Girault visits amid gloomy presidential prospects


French presidential envoy Jean-Francois Girault is scheduled to visit Beirut early this week in a new attempt aimed at ending the political deadlock that has left Lebanon without a president for over eight months.


However, Girault’s visit, the second to Lebanon in less than two months as part of a French initiative designed to prod rival Lebanese leaders to agree on a consensus president, comes amid bleak prospects for breaking the presidential impasse after Iran refused to respond favorably to the French efforts, diplomatic sources said.


“The French initiative, which has been put on hold for now, will remain in limbo until the fate of the ongoing behind-the-scene negotiations is known in order to find out whether they will lead to positive results,” an Arab diplomat based in a European country said, referring to Iran’s ongoing talks with Western powers over its nuclear program.


“Each of international negotiators is upholding cards of pressure which makes the French initiative, whose broad lines are articulated by Girault, useless,” he said.


Girault, head of the French Foreign Ministry’s Middle East and North Africa Department, who held talks on the presidential crisis with rival Lebanese leaders during his trip to Beirut in December, has also visited Saudi Arabia, Iran and the Vatican for the same purpose.


The Arab diplomat noted that the high-ranking foreign officials, including U.S. President Barak Obama and Iranian Foreign Minister Mohammad Javad Zarif, who thronged to Saudi Arabia last week to offer condolences over the death of King Abdullah, have sent a minor signal about the openness of lines between Riyadh and Tehran that could help find a solution to the presidential crisis in Lebanon.


“The outcome of regional developments will shape the new political outlook of the region,” he said.


Despite the gloomy prospects over the presidential election, as a result of Iran’s reluctance to respond favorably to the French initiative by referring Girault to its allies in Lebanon, the diplomat disclosed that the French envoy might be carrying a new proposal to discuss with Lebanese officials that could help break the deadlock.


Girault has requested meetings with Speaker Nabih Berri, Prime Minister Tammam Salam and other leaders. They will find out from the French envoy whether he was coming here on a fact-finding visit to accompany the internal dialogues (between the Future Movement and Hezbollah and between the Free Patriotic Movement and the Lebanese Forces), or whether he will present new ideas to resolve the presidential crisis.

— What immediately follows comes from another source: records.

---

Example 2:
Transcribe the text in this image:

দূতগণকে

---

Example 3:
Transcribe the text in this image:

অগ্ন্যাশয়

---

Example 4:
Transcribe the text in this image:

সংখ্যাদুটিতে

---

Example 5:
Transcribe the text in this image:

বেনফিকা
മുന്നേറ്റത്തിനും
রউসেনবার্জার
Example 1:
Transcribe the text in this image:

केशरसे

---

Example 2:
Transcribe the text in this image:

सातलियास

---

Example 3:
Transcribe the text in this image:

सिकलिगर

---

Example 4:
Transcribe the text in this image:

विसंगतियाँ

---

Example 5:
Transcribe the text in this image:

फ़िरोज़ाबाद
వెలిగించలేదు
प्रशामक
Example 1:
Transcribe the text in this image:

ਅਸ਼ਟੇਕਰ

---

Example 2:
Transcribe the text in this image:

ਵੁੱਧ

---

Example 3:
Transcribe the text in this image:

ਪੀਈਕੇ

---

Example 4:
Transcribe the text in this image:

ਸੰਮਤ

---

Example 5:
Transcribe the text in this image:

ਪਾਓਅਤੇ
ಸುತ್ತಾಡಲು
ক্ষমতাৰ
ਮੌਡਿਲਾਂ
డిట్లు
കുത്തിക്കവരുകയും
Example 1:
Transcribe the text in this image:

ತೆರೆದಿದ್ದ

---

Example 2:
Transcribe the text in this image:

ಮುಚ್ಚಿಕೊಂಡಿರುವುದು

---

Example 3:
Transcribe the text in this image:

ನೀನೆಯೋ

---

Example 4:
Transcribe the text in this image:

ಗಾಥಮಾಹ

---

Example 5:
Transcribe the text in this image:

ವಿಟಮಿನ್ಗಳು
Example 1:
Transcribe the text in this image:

Ahead of Girault’s visit to Lebanon, it was reported that French diplomats held preliminary meetings with some Lebanese factions, including Hezbollah, that could help define the path of the ongoing local and regional consultations over the presidential election.

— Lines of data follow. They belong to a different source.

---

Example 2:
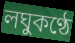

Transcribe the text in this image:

লঘুকণ্ঠে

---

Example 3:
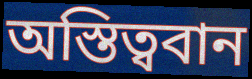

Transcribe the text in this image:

অস্তিত্ববান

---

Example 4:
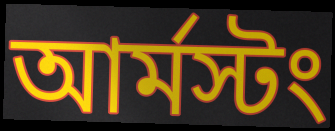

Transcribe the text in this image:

আর্মস্টং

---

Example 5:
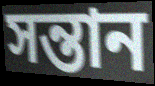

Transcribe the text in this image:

সন্তান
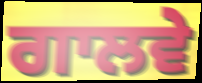
ਗਾਲਵੇ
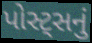
પોસ્ટ્સનું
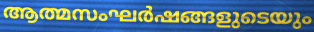
ആത്മസംഘർഷങ്ങളുടെയും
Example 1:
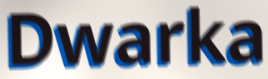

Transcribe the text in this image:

Dwarka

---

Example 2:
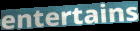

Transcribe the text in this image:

entertains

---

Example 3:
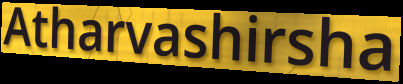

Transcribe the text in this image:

Atharvashirsha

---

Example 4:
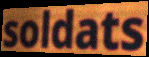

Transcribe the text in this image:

soldats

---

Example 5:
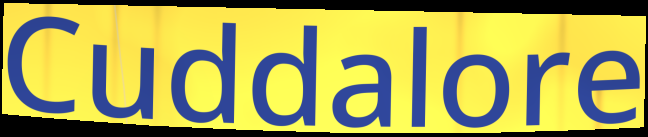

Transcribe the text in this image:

Cuddalore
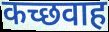
कच्छवाह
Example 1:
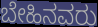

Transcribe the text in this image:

ಬೇಹಿನವರು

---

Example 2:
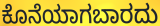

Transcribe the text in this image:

ಕೊನೆಯಾಗಬಾರದು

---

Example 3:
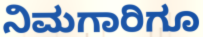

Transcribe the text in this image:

ನಿಮಗಾರಿಗೂ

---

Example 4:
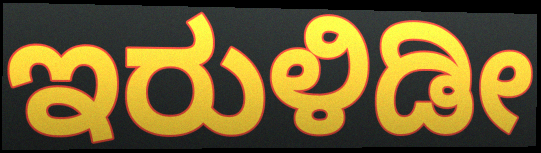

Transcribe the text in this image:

ಇರುಳಿಡೀ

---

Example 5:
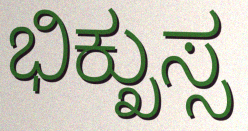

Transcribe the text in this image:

ಭಿಕ್ಖುಸ್ಸ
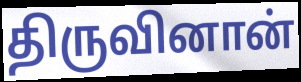
திருவினான்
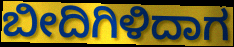
ಬೀದಿಗಿಳಿದಾಗ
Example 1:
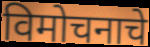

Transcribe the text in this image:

विमोचनाचे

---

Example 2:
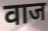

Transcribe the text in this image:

वाज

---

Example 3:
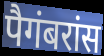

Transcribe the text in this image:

पैगंबरांस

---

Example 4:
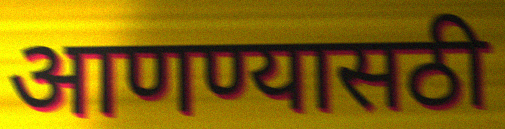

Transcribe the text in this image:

आणण्यासठी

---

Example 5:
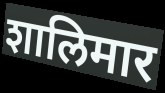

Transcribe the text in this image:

शालिमार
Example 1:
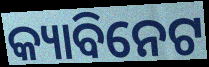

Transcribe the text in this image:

କ୍ୟାବିନେଟ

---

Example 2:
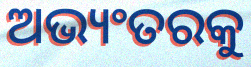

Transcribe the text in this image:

ଅଭ୍ୟଂତରକୁ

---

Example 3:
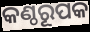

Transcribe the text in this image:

କଣ୍ଠରୂପକ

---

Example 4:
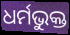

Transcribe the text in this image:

ଧର୍ମଭୁକ୍ତ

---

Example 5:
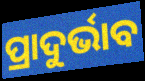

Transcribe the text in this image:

ପ୍ରାଦୁର୍ଭାବ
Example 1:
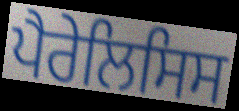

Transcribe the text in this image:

ਪੈਰੇਲਿਸਿਸ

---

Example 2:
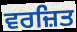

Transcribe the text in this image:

ਵਰਜ਼ਿਤ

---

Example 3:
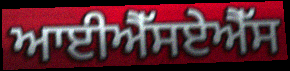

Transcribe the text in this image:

ਆਈਐੱਸਏਐੱਸ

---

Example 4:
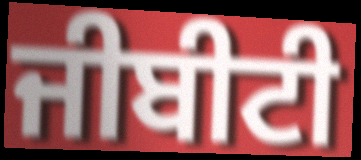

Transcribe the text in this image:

ਜੀਬੀਟੀ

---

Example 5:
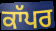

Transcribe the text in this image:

ਕਾੱਪਰ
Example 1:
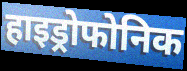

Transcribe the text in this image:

हाइड्रोफोनिक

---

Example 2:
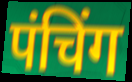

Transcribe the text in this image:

पंचिंग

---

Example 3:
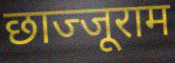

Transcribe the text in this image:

छाज्जूराम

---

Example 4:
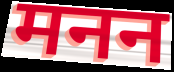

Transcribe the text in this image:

मनन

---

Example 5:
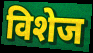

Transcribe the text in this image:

However, a Lebanese source in contact with Girault told The Daily Star that the French envoy’s new visit does not entail more than France’s insistence on proceeding with its initiative over Lebanon’s presidential election and sounding out the views of Lebanese leaders in light of the ongoing dialogue among rival factions.


France wants to keep the presidential election issue on the go, while waiting for local and regional conditions to be ripe for the election of a consensus president, the source said.


Despite Girault’s upcoming visit to Beirut, the attention of the Lebanese, who have become accustomed to the presidential vacuum, is currently focused on other issues, mainly the deteriorating security situation in the country, on Lebanon’s northern and eastern border with Syria, and the southern border with Israel, the source added.


Although Girault’s visit is a follow-up to previous trips he made to Lebanon and other countries in the region, the source said the envoy has reached the conviction that none of the countries concerned with the Lebanese presidential crisis is ready to facilitate the French initiative. France is facing successive frustrations in its foreign policy, primarily in the Middle East.


Should Iran decide to cooperate over the presidential issue, it prefers to deal directly with the United States, the main player, the source said.


He added that the U.S. and Saudi Arabia were willing to see the presidential election take place before a nuclear agreement is signed between Iran and Western powers. The Vatican also encourages this approach, but it does not seem that solutions for the presidential crisis have been put on the right track.